*** Data to examine ***

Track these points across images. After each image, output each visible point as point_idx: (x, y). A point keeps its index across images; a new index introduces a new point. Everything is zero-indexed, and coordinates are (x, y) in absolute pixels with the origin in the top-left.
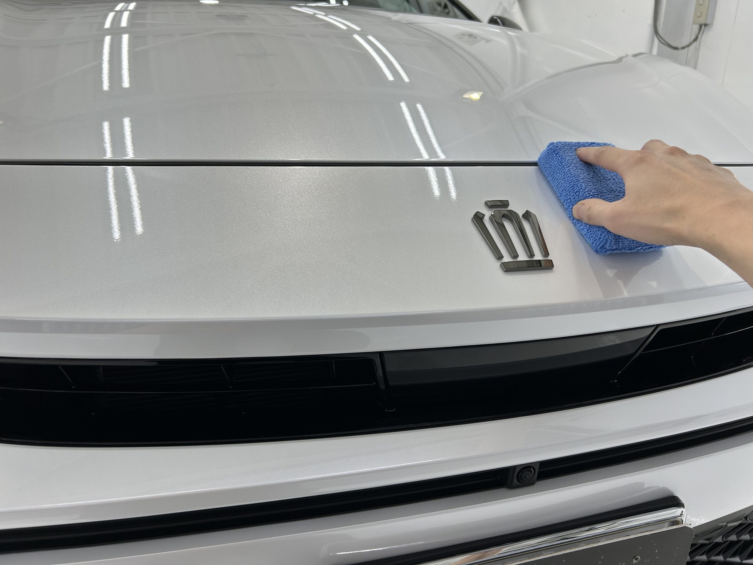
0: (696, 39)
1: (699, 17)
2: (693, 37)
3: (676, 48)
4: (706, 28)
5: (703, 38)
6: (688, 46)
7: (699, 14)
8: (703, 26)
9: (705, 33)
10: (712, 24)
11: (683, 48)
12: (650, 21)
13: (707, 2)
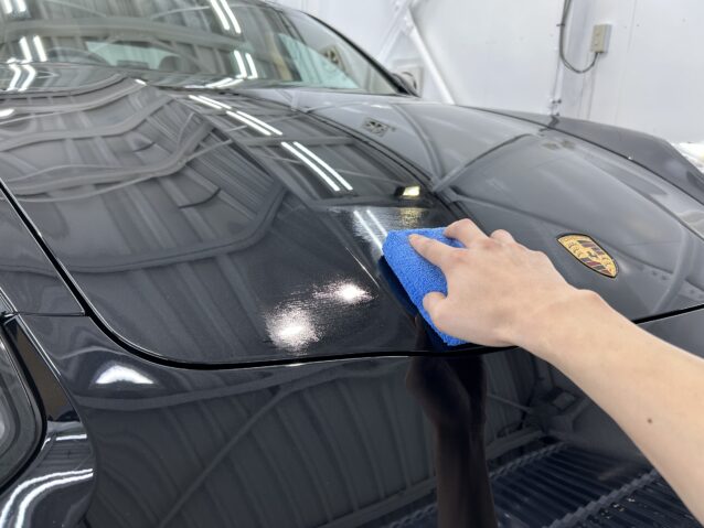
0: (593, 65)
1: (596, 45)
2: (590, 63)
3: (578, 72)
4: (602, 54)
5: (599, 63)
6: (588, 70)
7: (596, 42)
8: (599, 54)
9: (600, 60)
10: (607, 51)
11: (584, 71)
12: (557, 48)
13: (602, 32)
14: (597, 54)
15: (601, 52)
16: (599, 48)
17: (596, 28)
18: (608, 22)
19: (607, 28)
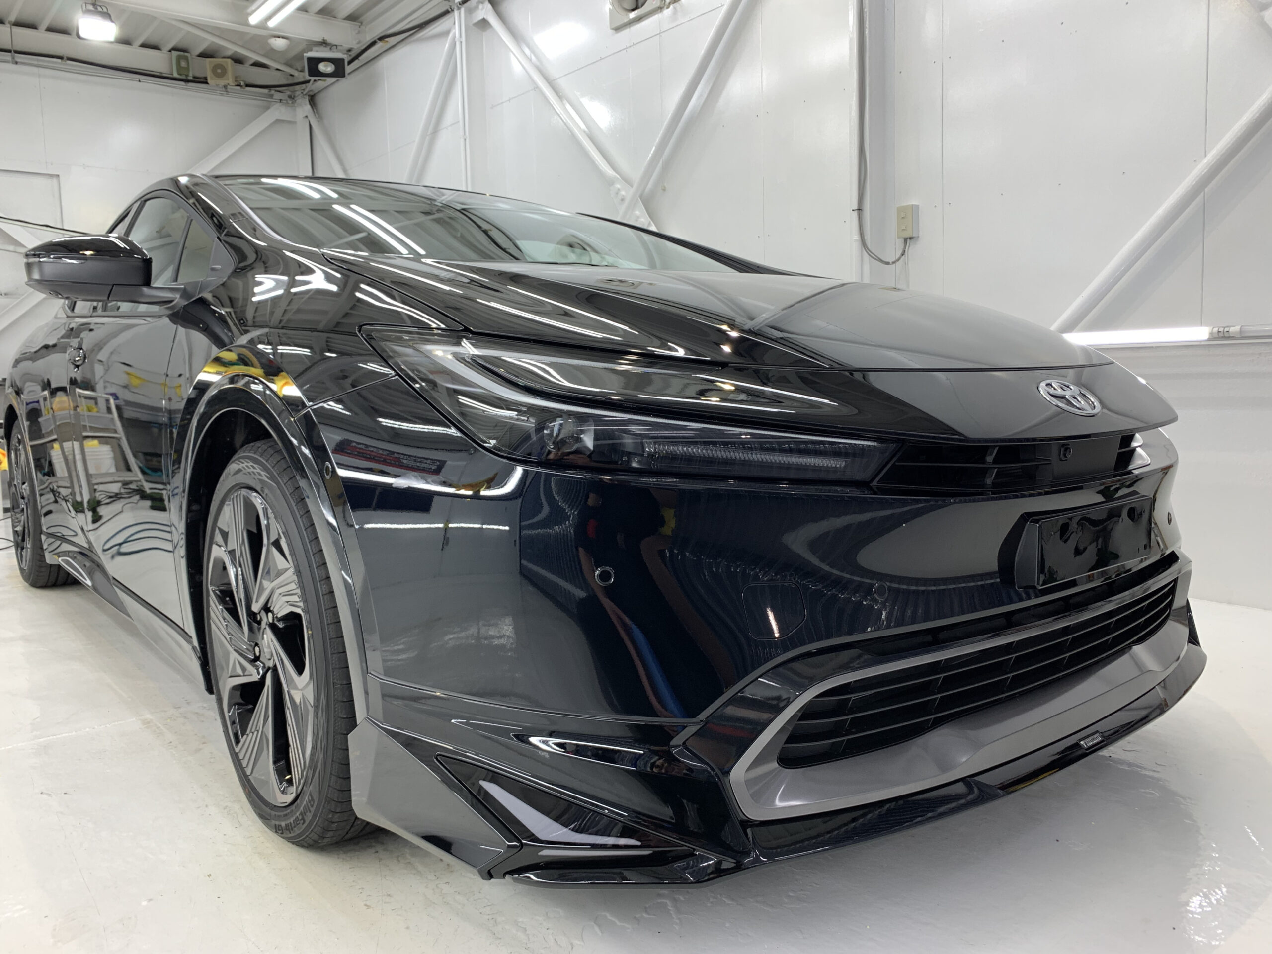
0: (903, 254)
1: (903, 230)
2: (901, 252)
3: (888, 263)
4: (913, 240)
5: (910, 251)
6: (898, 260)
7: (903, 227)
8: (908, 239)
9: (910, 248)
10: (918, 237)
11: (894, 263)
12: (856, 236)
13: (910, 215)
14: (906, 240)
15: (911, 238)
16: (908, 234)
17: (900, 210)
18: (914, 202)
19: (915, 209)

***

# [Work to complete]
Here the job is to copy the stretch of records from the line containing "11: (683, 48)" through the line containing "18: (608, 22)", word for word. Leave every picture out.

# [The completed task]
11: (683, 48)
12: (650, 21)
13: (707, 2)
0: (593, 65)
1: (596, 45)
2: (590, 63)
3: (578, 72)
4: (602, 54)
5: (599, 63)
6: (588, 70)
7: (596, 42)
8: (599, 54)
9: (600, 60)
10: (607, 51)
11: (584, 71)
12: (557, 48)
13: (602, 32)
14: (597, 54)
15: (601, 52)
16: (599, 48)
17: (596, 28)
18: (608, 22)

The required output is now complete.